UK paperback

Three seven five

The price is right

I was “browsing” in a shop the other day, when my companion enquired as to the price of a piece of leather merchandise. The shop assistant told us the price, not by saying the actual number, but by uttering single digits: “Three seven five.” This is an increasingly common and delightfully transparent strategy of commercial Unspeak, whereby the hearer is discouraged from conceptualizing the figure as a real sum of money (“Oh em gee, three hundred and seventy-five pounds!?”). Instead one may merely relax into the mellifluous recitation of single integers, as though a savant somewhere is reciting the million-and-nth digits of pi tau; one may even imagine one’s own decimal point, placed anywhere in the series that makes it seem more agreeable; and, as my companion noted, if the reciter speaks slowly enough, it seems possible for the merchant to hope that you will have forgotten the first digit, and the total number of digits, by the time the speaker arrives at the last.1 I expect that soon some enterprising emporium will instruct its associates to communicate prices in binary?

What other rhetorical strategies of price obfuscation cause you to buy nice things, readers?

  1. On the other hand, I have noticed that car prices in TV ads tend to be announced along the lines of “Ten nine nine five”: perhaps for a series of five digits or longer, the worry is that the listener could be confused into thinking that the price is an order or two of magnitude greater than it is.
11 comments
  1. 1  Stan  August 4, 2011, 6:16 pm 

    I’m very fond of shop signs (often day-glo stars or something similarly exciting) that suggest great savings, only for the reduction to be something along the lines of €4.99 to €4.95; multiple exclamation marks sometimes feature as an additional device of cheap persuasion.
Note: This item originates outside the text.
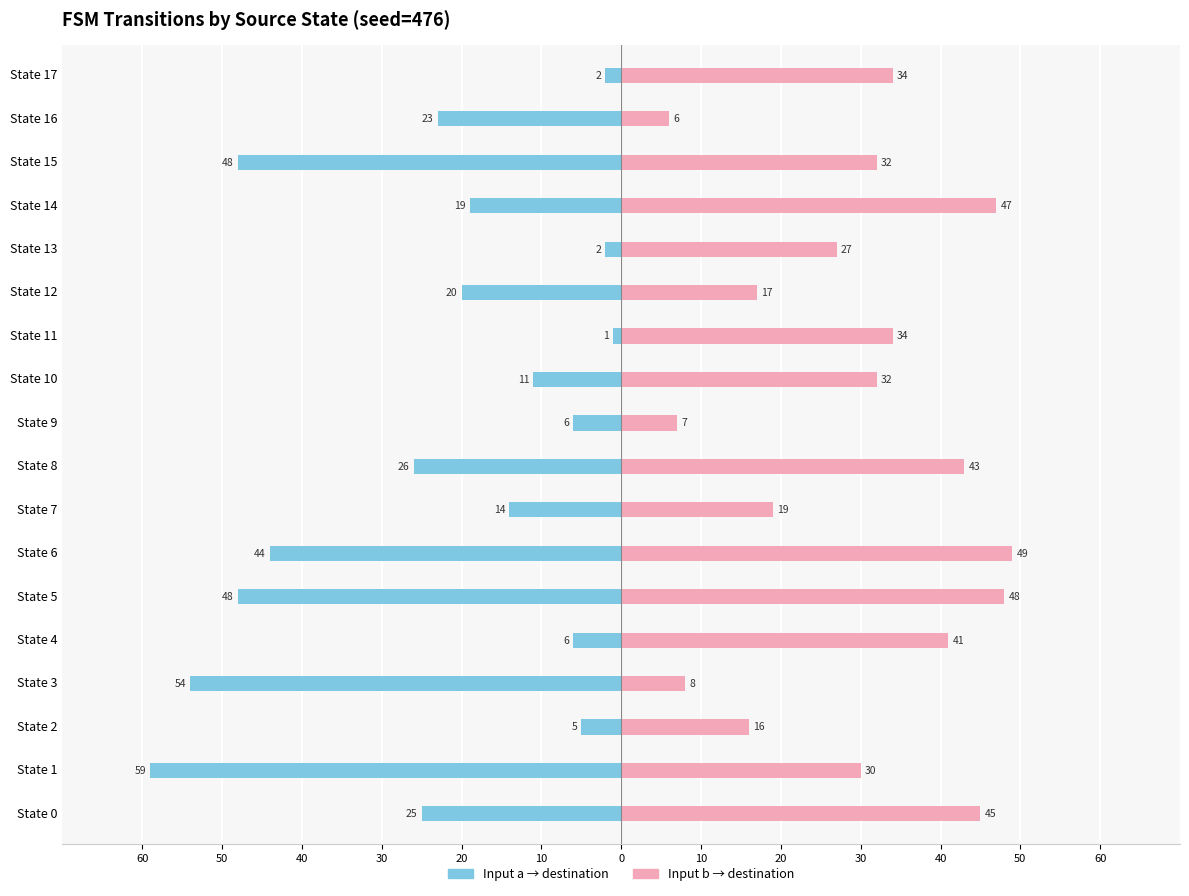

Are the bars horizontal?

Yes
    “Three seven five” has half the number of syllables that “three hundred and seventy-five” does, so laziness might play a part. Economy of expression comes more into play when we have to repeat things, and the shop assistant may be obliged to speak a lot of numbers every day.

  2. 2  Sean  August 5, 2011, 6:06 pm 

    The use of that verbal styling on TV and radio ads is probably driven by the need for brevity.
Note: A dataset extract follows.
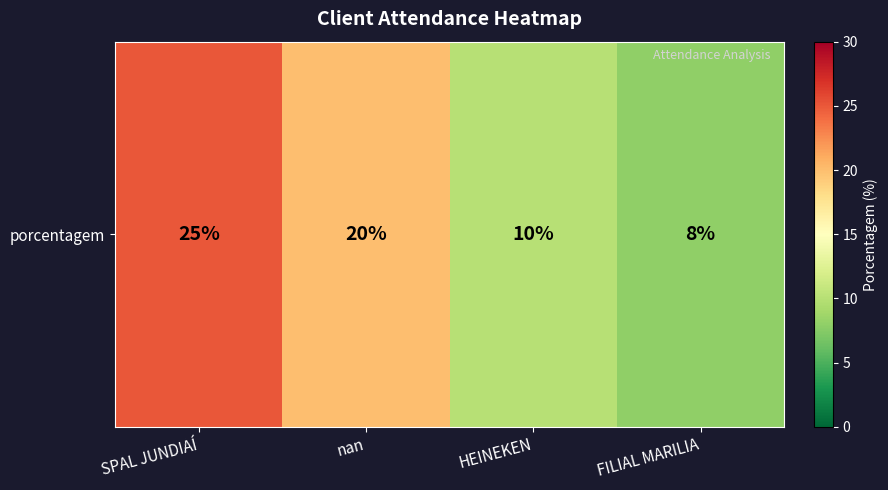

Approximately how many times larger is the value at HEINEKEN compared to FILIAL MARILIA?

1.2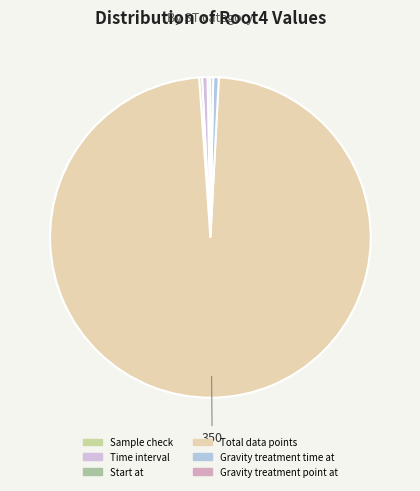

Is there a majority slice in this chart?

Yes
    When you’re trying to cram a sales message, wrapped in some kind of coherent narrative, into 30 seconds or less, it helps if you can save the odd half second.

  3. 3  redpesto  August 8, 2011, 8:25 pm 

    ‘Three seven five’ – £375

    ‘Three seventy-five’ – £3.75

    The difference between buying and browsing?

  4. 4  Neil  August 11, 2011, 12:42 pm 

    I’m curious to know why everyone keeps using the phrase ‘Flat Screen Television’ whenever anyone steals one (or simply owns one *despite being on benefits*), as though any other type of television is widely available these days.

  5. 5  Sean Anderson  August 12, 2011, 3:29 am 

    @Neil A curious phrase from the get-go, as most CRT televisions with large backs on them also had flat screens.

  6. 6  Sohail  August 13, 2011, 6:35 pm 

    You may already know this, but in Italian and I imagine other Romance languages, years are read as full numbers. So for instance 1968 (nineteen sixty-eight for us) is rendered one thousand nine hundred and sixty eight in Italian. It doesn’t sound longer or further either way. Convention, I guess. That aside, it’s true that three seven five does sound slightly less punishing until its true impact registers in the mind.

  7. 7  Refudiation  August 26, 2011, 3:01 am 

    Perhaps your theory is true, but if so everybody in America is in the grip of this unspeak, and applies it to non-commercial enumerations as well.

  8. 8  Dan A  August 30, 2011, 1:04 am 

    Whoever first invented selling stuff at price and 99p gets my ire. No I really don’t want that 1p, thanks. I’ve taken to just handing over the money and walking out of the shop before they can offer me the 1p and the receipt, it’s a small pleasure but I take those where I can get them.

    It’s why I always liked the music/entertainment shop Fopp, as they would sell CDs and DVDs at £10 or whatever exactly, so you could just hand over a note and be on your way. Of course I haven’t bought physical media in a shop in years.

  9. 9  A shop worker replies  September 1, 2011, 11:33 am 

    (a) £9.99 requires the till to be operated, to produce the penny change, preventing the shop assistant from failing to process the transaction and popping the ten pound note into their pocket.

    (b) “How much is this please?”
    “Thirteen ninety-nine”
    “Um…thirteen…”

  10. 10  skidmarx  September 1, 2011, 12:19 pm 

    1
    1000
    10

  11. 11  Matthew  September 5, 2011, 8:15 pm 

    “Flat-screen television” was a type of CRT television in the late 1980s/early 1990s, which had a flatter screen than a normal CRT television. For that reasons Plasma or LCD televisions were so called until quite recently, perhaps the different types made it too confusing?